» TEXTE PRÉSENTÉ
De Fabel van de illegaal 35, juillet 1999

Par: Eric Krebbers

Traduit de l'anglais en français par Yves Coleman (Ni patrie ni frontières)


La Nouvelle Droite pousse la gauche à signer une déclaration contre la guerre du Kosovo

« Les Européens veulent la paix », affirme une pétition écrite par le Collectif français Non à la guerre (http://www.geocities.com/CapitolHill/2859/nonalaguerre.html). Bien que les fondateurs de ce Collectif viennent de l’extrême droite, ils ont réussi à attirer beaucoup de signatures d’intellectuels de gauche(1). La Nouvelle Droite espère gagner de la crédibilité en étant impliquée dans des projets communs avec des intellectuels progressistes. Marcel Rüter, dirigeant de l’organisation néerlandaise d’extrême droite Voorpost, est aussi intéressé par ce texte.

» CONSIGNES DE TRAVAIL
Selon l'article sur la pétition contre la guerre du Kosovo, pourquoi la Nouvelle Droite s'implique-t-elle dans des projets communs avec des intellectuels progressistes ? Répondre en une à trois phrases.

» MATÉRIEL FOURNI
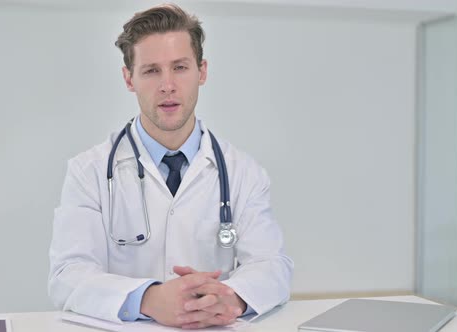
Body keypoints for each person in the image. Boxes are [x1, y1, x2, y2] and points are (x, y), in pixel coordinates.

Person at [48, 4, 293, 329]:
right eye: (151, 70)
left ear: (202, 71)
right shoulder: (88, 172)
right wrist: (150, 299)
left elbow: (271, 264)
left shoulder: (243, 173)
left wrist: (228, 298)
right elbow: (68, 276)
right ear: (128, 78)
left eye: (180, 67)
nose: (167, 85)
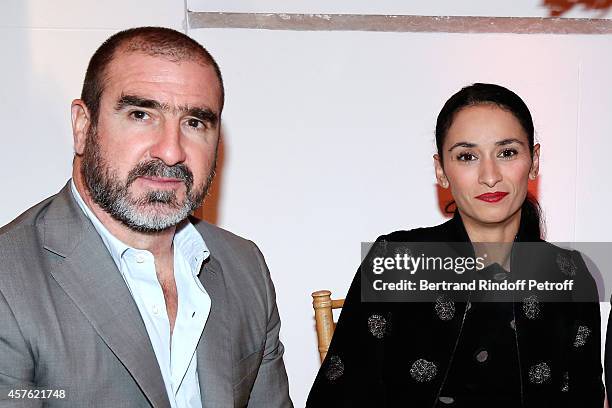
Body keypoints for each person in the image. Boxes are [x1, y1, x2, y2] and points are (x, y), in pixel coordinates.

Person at [0, 27, 292, 408]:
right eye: (141, 114)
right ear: (82, 126)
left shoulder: (244, 266)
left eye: (195, 123)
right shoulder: (9, 280)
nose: (171, 151)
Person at [307, 83, 603, 407]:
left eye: (507, 152)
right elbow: (340, 396)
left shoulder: (570, 275)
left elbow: (585, 396)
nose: (490, 176)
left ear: (533, 161)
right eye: (467, 156)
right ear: (441, 170)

» CORRIGÉ
La Nouvelle Droite s'implique dans des projets communs avec des intellectuels progressistes parce qu'elle espère ainsi gagner de la crédibilité.